Labeling Intuition

When I stoped trying to label everything and leaned into what brought me joy, the real magic happened: I changed.

Over the last five years, I’ve been in a profound transition, moving away from the identities I held for so long and into new, more unrestricted spaces. For years, I was known as a web developer and a designer—labels that felt like constraints on who I truly am. But as I stepped into new forms of self-expression, like Dash Dyeing, I realized that labels can be limiting, especially when what you want to express is so much more fluid and colorful.

When I first got sober, the only label that seemed to fit was “addict.” It was the only identity I felt I had and was heavy to carry. Yet, beneath the compulsion was a layer of anxiety and depression that I hadn’t yet fully addressed. As I began to explore who I was beyond the label, other labels emerged— hypersensitive person, ADHD, autistic. Each label seemed to explain a part of me, but none encapsulated all of me. I’ve often fallen back on “complex trauma,” the story of my past experiences in a controlling church and losing connection with my twin for over a decade. These labels helped explain my struggles, but they also felt constraining. I was raised to be a certain way, primarily as a woman, and I worked hard to fit that mold.

Sobriety cracked that mold wide open, and I’ve been rediscovering what I want to express. I still love participating in parties and being around others. Still, I realized that my drinking often had more to do with drowning out the noise and overstimulation than with a desire for alcohol itself. Now that I understand what overstimulation feels like, I can better protect myself from chaotic environments that drain me. I know when a party isn’t for me because the sound, the lights, and even the smell of alcohol make me feel distant from myself.

As I’ve grown into quieter, more intimate spaces, I’ve also come to understand that no label—whether “alcoholic,” “neurodivergent,” or “artist”—can capture the full spectrum of who I am. None of these labels have allowed me the freedom of self-expression I feel when creating something unexpected with my hands. When I’m in that creative flow, I’m not thinking about who I am, what I should be, or how I’m perceived. I’m just moving joyfully, allowing the colors to spill and flow abstractly. Dash-dyeing is one of the few places I let go and enjoy myself.

The process of dash dyeing is a perfect metaphor for letting go of the need to control what something is.
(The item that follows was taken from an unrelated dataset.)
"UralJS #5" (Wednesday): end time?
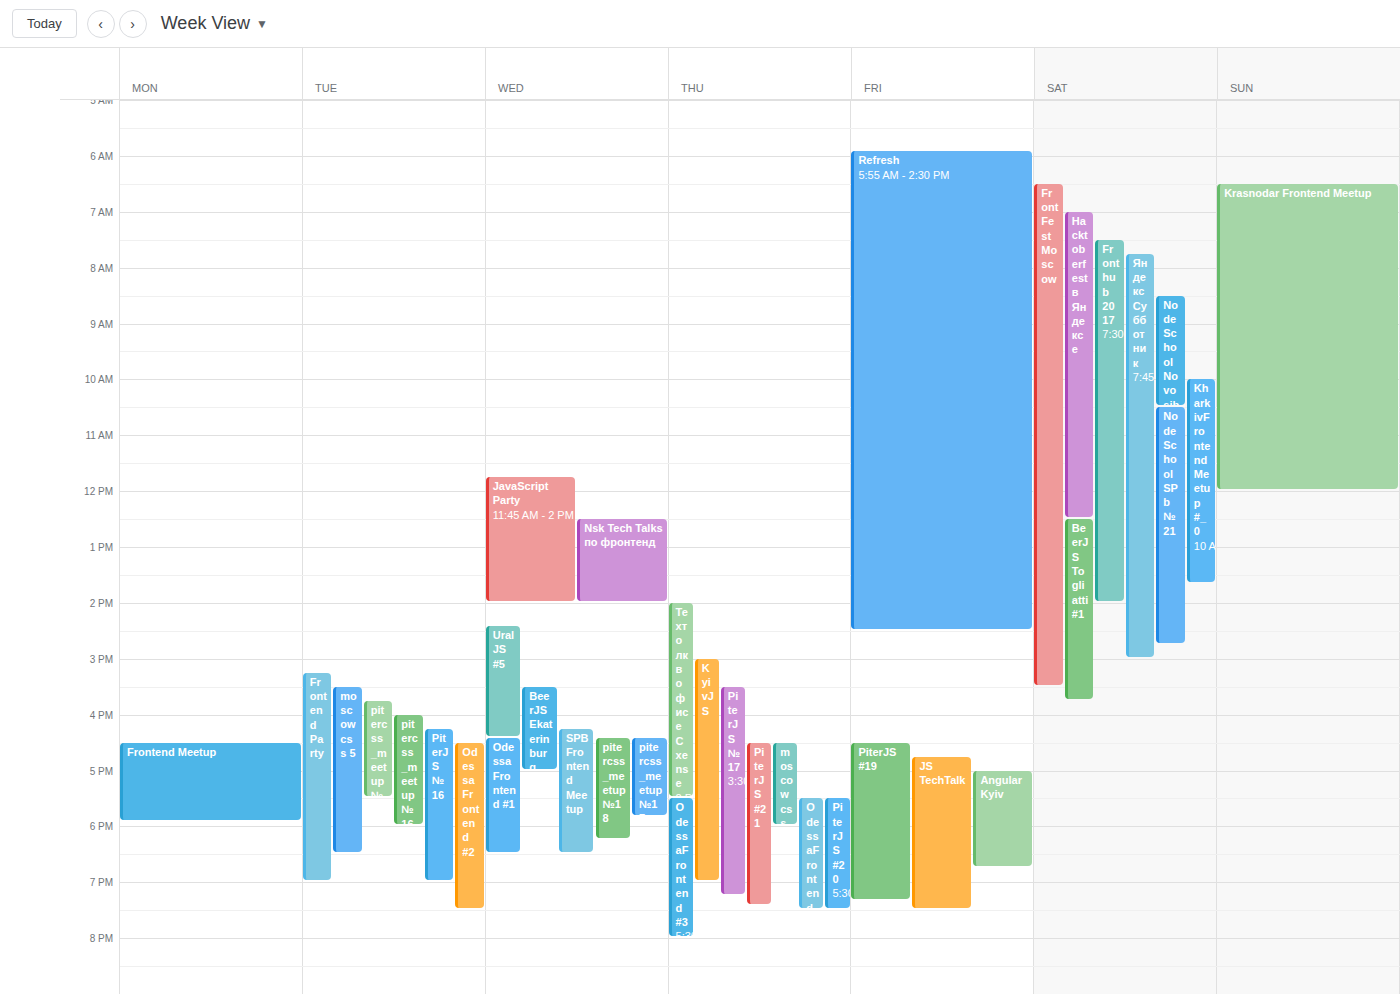
16:25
When you stop trying to hang everything perfectly and force a pattern, you can start to appreciate the beauty of a spill – the unexpected. Dash dyeing, like life, is about opening your hands and allowing what comes to flow through you—trusting that the outcome, while unpredictable, will be beautiful.

I am sober. I am neurodivergent. I have complex PTSD. But more than any of these labels, I am someone who has learned to trust the flow of life and embrace change. As I distance myself from unhelpful labels and step into the “color alchemist” label, I celebrate the creative, compulsive energy that art brings. Who knew art could be as addicting as anything once you feel those sparks of creativity flying?

When you stop trying to label everything so precisely and instead lean into what brings you joy, the real magic happens. I’ve created over 150 different dye swatches, and while I’ve labeled them all, I know that the magic happens when you hold a swatch in your hand and feel which color speaks to you. It’s an intuitive process—knowing which hues resonate with your heart and soul, not just your eyes.

I invite you to spend time with OUR COLORS. See what speaks to you. Step away from defining yourself with labels and get in tune with what your heart wants to express. Life, like art, is more joyful when we allow the abstract and unexpected to take shape.